Only one party in Virginia has a recent history of running candidates who engaged in what leftists have deemed irredeemable racism. The Washington Post pretended it was Republicans in the form of businessman Glenn Youngkin.
Those who followed the paper’s coverage throughout the season are likely well-acquainted with Youngkin’s pledge to ban critical race theory in schools, a form of systemic racism that indoctrinates students to see the entire world through a racial lens.
“Youngkin is using the critical race theory bogeyman to rile up the Trumpian base,” headlined a September editorial casting the Republican candidate’s crusade against racist education as itself, racist.
“There’s little mystery about what impels Mr. Youngkin’s false statements,” Post editors wrote after denying the presence of critical race theory in K-12 curriculums, despite the numerous examples Republicans have exposed. The paper indicted Youngkin’s motivation as “dovetail[ing] with national Republicans’ strategy of using the critical race theory bogeyman to foment racial resentments among the GOP’s heavily White voting base.”
The McAuliffe campaign talking point that critical race theory is not in schools is a lie, by the way, regurgitated by NPR and CNN as late as the morning of Election Day despite McAuliffe’s own Department of Education’s demand that teachers “embrace critical race theory.”
Terry McAuliffe's closing argument is that critical race theory is a "racist dog whistle" that has "never been taught in Virginia." But I can debunk this lie—and prove that McAuliffe himself was the first Virginia governor to promote CRT.
— Christopher F. Rufo ⚔️ (@realchrisrufo) October 30, 2021
Another opinion piece published in the Post on Monday suggested that calling Youngkin’s campaign against state-sponsored racism in schools a “dog whistle” wasn’t going far enough.

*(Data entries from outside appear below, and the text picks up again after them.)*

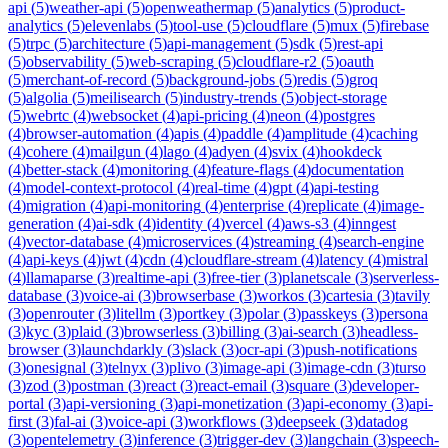
api
(
5
)
weather-api
(
5
)
openweathermap
(
5
)
analytics
(
5
)
product-
analytics
(
5
)
elevenlabs
(
5
)
tool-use
(
5
)
cloudflare
(
5
)
mux
(
5
)
firebase
(
5
)
trpc
(
5
)
architecture
(
5
)
api-management
(
5
)
sdk
(
5
)
rest-api
(
5
)
observability
(
5
)
web-scraping
(
5
)
cloudflare-r2
(
5
)
oauth
(
5
)
merchant-of-record
(
5
)
background-jobs
(
5
)
redis
(
5
)
groq
(
5
)
algolia
(
5
)
meilisearch
(
5
)
industry-trends
(
5
)
object-storage
(
5
)
webrtc
(
4
)
websocket
(
4
)
api-pricing
(
4
)
neon
(
4
)
postgres
(
4
)
browser-automation
(
4
)
apis
(
4
)
paddle
(
4
)
amplitude
(
4
)
caching
(
4
)
cohere
(
4
)
mailgun
(
4
)
lago
(
4
)
adyen
(
4
)
svix
(
4
)
hookdeck
(
4
)
better-stack
(
4
)
monitoring
(
4
)
feature-flags
(
4
)
documentation
(
4
)
model-context-protocol
(
4
)
real-time
(
4
)
gpt
(
4
)
api-testing
(
4
)
migration
(
4
)
api-monitoring
(
4
)
enterprise
(
4
)
replicate
(
4
)
image-
generation
(
4
)
ai-sdk
(
4
)
identity
(
4
)
vercel
(
4
)
aws-s3
(
4
)
inngest
(
4
)
vector-database
(
4
)
microservices
(
4
)
streaming
(
4
)
search-engine
(
4
)
api-keys
(
4
)
jwt
(
4
)
cdn
(
4
)
cloudflare-stream
(
4
)
latency
(
4
)
mistral
(
4
)
llamaparse
(
3
)
realtime-api
(
3
)
free-tier
(
3
)
planetscale
(
3
)
serverless-
database
(
3
)
voice-ai
(
3
)
browserbase
(
3
)
workos
(
3
)
cartesia
(
3
)
tavily
(
3
)
openrouter
(
3
)
litellm
(
3
)
portkey
(
3
)
polar
(
3
)
passkeys
(
3
)
persona
(
3
)
kyc
(
3
)
plaid
(
3
)
browserless
(
3
)
billing
(
3
)
ai-search
(
3
)
headless-
browser
(
3
)
launchdarkly
(
3
)
slack
(
3
)
ocr-api
(
3
)
push-notifications
(
3
)
onesignal
(
3
)
telnyx
(
3
)
plivo
(
3
)
image-api
(
3
)
image-cdn
(
3
)
turso
(
3
)
zod
(
3
)
postman
(
3
)
react
(
3
)
react-email
(
3
)
square
(
3
)
developer-
portal
(
3
)
api-versioning
(
3
)
api-monetization
(
3
)
api-economy
(
3
)
api-
first
(
3
)
fal-ai
(
3
)
voice-api
(
3
)
workflows
(
3
)
deepseek
(
3
)
datadog
(
3
)
opentelemetry
(
3
)
inference
(
3
)
trigger-dev
(
3
)
langchain
(
3
)
speech-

“Youngkin has no secret agenda here,” Post columnist Paul Waldman insisted after citing Democrat candidate Terry McAuliffe’s charge that Youngkin is employing racist coded language. “[Youngkin] isn’t using subtle hints to appeal to a subset of the electorate while everyone else remains blissfully ignorant. We all know what he’s doing.”
In October, the Post ran a news piece that suggested Youngkin was “antisemitic” for mentioning George Soros and a “perspective” piece which lied about the candidate’s position on Toni Morrison’s book, “Beloved.”
Headlined, “Banning Toni Morrison’s books doesn’t protect kids. It just sanitizes racism,” the article accused Republicans of running a campaign to ban the Pulitzer Prize-winning work from classrooms along with any education on the history of slavery.
“In this instance, those who criticize ‘Beloved’ and want to ban what they call critical race theory claim that any works addressing the country’s history of racial inequality and violence pose a threat to impressionable young minds,” wrote Columbia literature Professor Farah Jasmine Griffin.
But Republicans, including Younkin, aren’t endorsing the erasure of history from classrooms — in stark contrast to the far-left revolutionaries engaged in the nationwide destruction of statues. Youngkin ran an ad attacking McAuliffe for twice vetoing bipartisan legislation as governor that would have given parents the choice to opt their children out of being assigned to read the sexually explicit text.
The Washington Post ran a “fact-check” of that too which complained it lacked context.
The debate over Morrison’s book highlighted Youngkin’s platform to give parents a voice in their children’s education compared to McAuliffe who, on the debate stage in September, pledged “I’m not going to let parents come into schools and actually take books out and make their own decision.”
Yet while Youngkin was tarred as a racist Republican who sought to ban history from the classroom while running on a cooked-up conspiracy against critical race theory, the Post ignored the Democrats’ own costume history.
After McAuliffe demanded Virginia Democrat Gov. Ralph Northam resign over past photos of Northam dressed in either blackface or as a Ku Klux Klansmen, McAuliffe now celebrates his support. McAuliffe is also campaigning with Attorney General Mark Herring on the same ticket with the Post’s endorsement, despite Herring previously admitting to wearing blackface.